◆ **Показанный отрывок**:
##############################

Как выглядит образцово отреставрированный дом Наркомфина И как сложится судьба нового элитного жилья

Дом Наркомфина — одно из самых известных зданий в мире. Построенный в 1930 году по проекту архитекторов Моисея Гинзбурга и Игнатия Милиниса, этот футуристический дом (строго говоря — комплекс зданий) на второй линии шумного Новинского бульвара — образцовое конструктивистское здание, ставшее прототипом для тысяч домов, которые строятся в стране и во всем мире до сих пор. Его черты можно найти и в вашей панельке в Чертанове, и в баухаусовских зданиях в Германии и Израиле, и в бруталистских ЖК в Лондоне, и в послевоенных модернистских зданиях, и в бизнес-центре Захи Хадид на Шарикоподшипниковской, и в построенном со вкусом загородном доме. Встроенные шкафы и техника, сама концепция квартиры-студии — корни всего этого можно отыскать в этой пятиэтажке на Пресне.
Чтобы к нему пройти, нужно петлять по переулкам между высоткой на Кудринской, посольством США, усадьбой Шаляпина и «Новинским пассажем». Не говоря уже о том, что за почти век эксплуатации здание перестроили так, что неподготовленный прохожий с трудом смог бы отличить его от хрущевки. И не отличал. Знаменитая история с открытия «Новинского»: мэр Москвы Юрий Лужков говорит, указывая на дом Наркомфина: «Какая радость, что в нашем городе появляются такие замечательные торговые центры, не то, что этот мусор».
Разрушающееся, перекрашенное в казенный желтый цвет, с заложенными колоннами-ножками, на которых здание словно парило над землей, — его узнавали только те, кто хотел. («Это — памятник архитектуры!» — с гордостью говорил мне мой друг, живший в доме Наркомфина в последний год перед его продажей). Но в год 90-летия здания все изменилось: завершилась трехлетняя реставрация дома по проекту девелопера «Лига прав» и архитектурного бюро «Гинзбург архитектс», основанного внуком архитектора дома Алексеем Гинзбургом. И пока что это лучший пример реставрации в городе.
Дом Наркомфина
Адрес
Новинский Бульвар, 25, корп. 1
Год постройки
1930
Архитекторы
Моисей Гинзбург, Игнатий Милинис
Стоимость кв.
от 23 миллионов

«Без ложной скромности скажу, что все получилось», — рассказал мне по телефону директор «Лиги прав» Гарегин Барсумян. Из видимого: дому вернули исходный белый цвет, убрали пристроенный первый этаж — здание теперь снова словно парит, привели в порядок остекление. Остальное — детали, но важные: двери, лестничные перила, ручки, полы, светильники, оконные шпингалеты, батареи. Их восстанавливали по фотографиям и книге Гинзбурга «Жилище», в которой он подробно описал дом Наркомфина. Алексей Гинзбург, который вместе с отцом Владимиром работал над проектом реставрации с середины 1980-х, называет этот метод «архитектурной археологией».

##############################

◆ **Предоставленные данные**:
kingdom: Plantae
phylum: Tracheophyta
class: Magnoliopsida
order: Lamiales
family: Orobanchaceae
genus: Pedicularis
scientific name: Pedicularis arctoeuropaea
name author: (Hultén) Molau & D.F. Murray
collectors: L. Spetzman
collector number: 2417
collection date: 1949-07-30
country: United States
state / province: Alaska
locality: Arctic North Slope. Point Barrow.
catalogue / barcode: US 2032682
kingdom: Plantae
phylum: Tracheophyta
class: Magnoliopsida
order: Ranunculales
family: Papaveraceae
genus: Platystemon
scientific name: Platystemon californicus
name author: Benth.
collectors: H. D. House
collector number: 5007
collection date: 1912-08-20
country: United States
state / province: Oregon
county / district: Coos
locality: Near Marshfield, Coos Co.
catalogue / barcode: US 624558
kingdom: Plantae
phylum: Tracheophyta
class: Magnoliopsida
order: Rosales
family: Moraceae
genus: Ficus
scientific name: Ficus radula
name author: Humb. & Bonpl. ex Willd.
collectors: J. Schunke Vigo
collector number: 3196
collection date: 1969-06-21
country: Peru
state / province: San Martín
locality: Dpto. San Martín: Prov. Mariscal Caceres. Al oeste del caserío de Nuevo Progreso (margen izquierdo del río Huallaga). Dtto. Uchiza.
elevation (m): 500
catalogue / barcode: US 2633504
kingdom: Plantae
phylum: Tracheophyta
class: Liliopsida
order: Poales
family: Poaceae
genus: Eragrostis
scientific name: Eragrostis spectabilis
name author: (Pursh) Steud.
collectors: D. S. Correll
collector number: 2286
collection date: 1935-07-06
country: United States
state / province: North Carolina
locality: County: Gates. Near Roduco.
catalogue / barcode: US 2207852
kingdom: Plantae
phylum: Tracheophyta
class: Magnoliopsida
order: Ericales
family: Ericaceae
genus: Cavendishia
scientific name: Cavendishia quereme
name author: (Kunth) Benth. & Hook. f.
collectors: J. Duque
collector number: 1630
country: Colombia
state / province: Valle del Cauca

##############################

◆ **Задание A**:
Перепишите из текста о доме Наркомфина фрагмент от слов «Дом Наркомфина —» до слов «пятиэтажке на Пресне.» включительно.
◆ **Задание B**:
Продолжите текст о доме Наркомфина, начав сразу после его последнего предложения.

◆ **Ответ A**:
Дом Наркомфина — одно из самых известных зданий в мире. Построенный в 1930 году по проекту архитекторов Моисея Гинзбурга и Игнатия Милиниса, этот футуристический дом (строго говоря — комплекс зданий) на второй линии шумного Новинского бульвара — образцовое конструктивистское здание, ставшее прототипом для тысяч домов, которые строятся в стране и во всем мире до сих пор. Его черты можно найти и в вашей панельке в Чертанове, и в баухаусовских зданиях в Германии и Израиле, и в бруталистских ЖК в Лондоне, и в послевоенных модернистских зданиях, и в бизнес-центре Захи Хадид на Шарикоподшипниковской, и в построенном со вкусом загородном доме. Встроенные шкафы и техника, сама концепция квартиры-студии — корни всего этого можно отыскать в этой пятиэтажке на Пресне.

◆ **Ответ B**:
«Открытием стал поручень на крыше и парапете, — рассказал он. — Его не было видно на фотографиях, но мы нашли рабочие чертежи этого поручня. И когда сняли многочисленные слои старых материалов, то увидели отверстия, куда крепились стойки для этого элемента».










Гинзбург говорит, что ему было важно «изменить подход к реставрации памятников». «Этот проект является консервационным, то есть все сохранившиеся подлинные элементы здания защищены и оставлены в своем первоначальном виде. Реплики же выполнены так, чтобы была видна разница между старым и новым», — рассказал архитектор «Strelka mag». Снаружи это мало заметно, подход становится заметен внутри здания: то тут, то там можно заметить наслоения краски или старое перекрытие, или царапины на лестничных перилах — к сожалению, совсем нестандартная для Москвы и России практика.
И, вопреки всем предубеждениям, относительно успешная: все квартиры в доме раскупили еще до окончания реконструкции. Многое можно было сделать по-другому, признает девелопер («это был первый опыт, мы не всё смогли просчитать»), но в целом результатами застройщик оказался доволен. «Нельзя говорить о том, что проект суперуспешен в финансовом смысле, — говорит руководивший реставрацией Барсумян. — Но та финансовая модель, которая была выстроена, позволила отреставрировать дом и выйти [из проекта] с достаточно положительным итогом».










О чем это говорит? Прежде всего о том, что ничего не обязательно сносить. Нас десятилетиями приучали и продолжают приучать к тому, что реставрация — это невыгодно. Проще снести гостиницу «Москва» и построить ее заново (похуже). Проще снести «Военторг» и построить его… ну, не совсем его, но что-то ужасное наподобие. Проще снести «Детский мир» до фасадных стен и построить его заново. И это только самые знаковые примеры.
«Для нас было важно изменить подход к реставрации памятников, — говорит Гинзбург. — Очень мало остается подлинного, потому что с советских времен нам всем внушали, что старые вещи не имеют никакой ценности, важно лишь то новое, что мы создаем. Это довольно опасный путь: в итоге мы не понимаем, что было в прошлом, не можем даже это повторить, не говоря о том, чтобы „сделать лучше“. Такая инерция существует где-то в подсознании. Советской школы уже нет, а подобное мышление остается, и сталкиваешься с ним, общаясь и с людьми, ратующими за сохранение исторического города. Поэтому этим проектом я хотел показать пример».











«Не стоит пугаться того, что вы покупаете имущество, которое нужно ремонтировать, — продолжает Барсумян. — Это потом ложится на плечи стоимости квадратного метра. Наш пример показывает, что эта схема работает».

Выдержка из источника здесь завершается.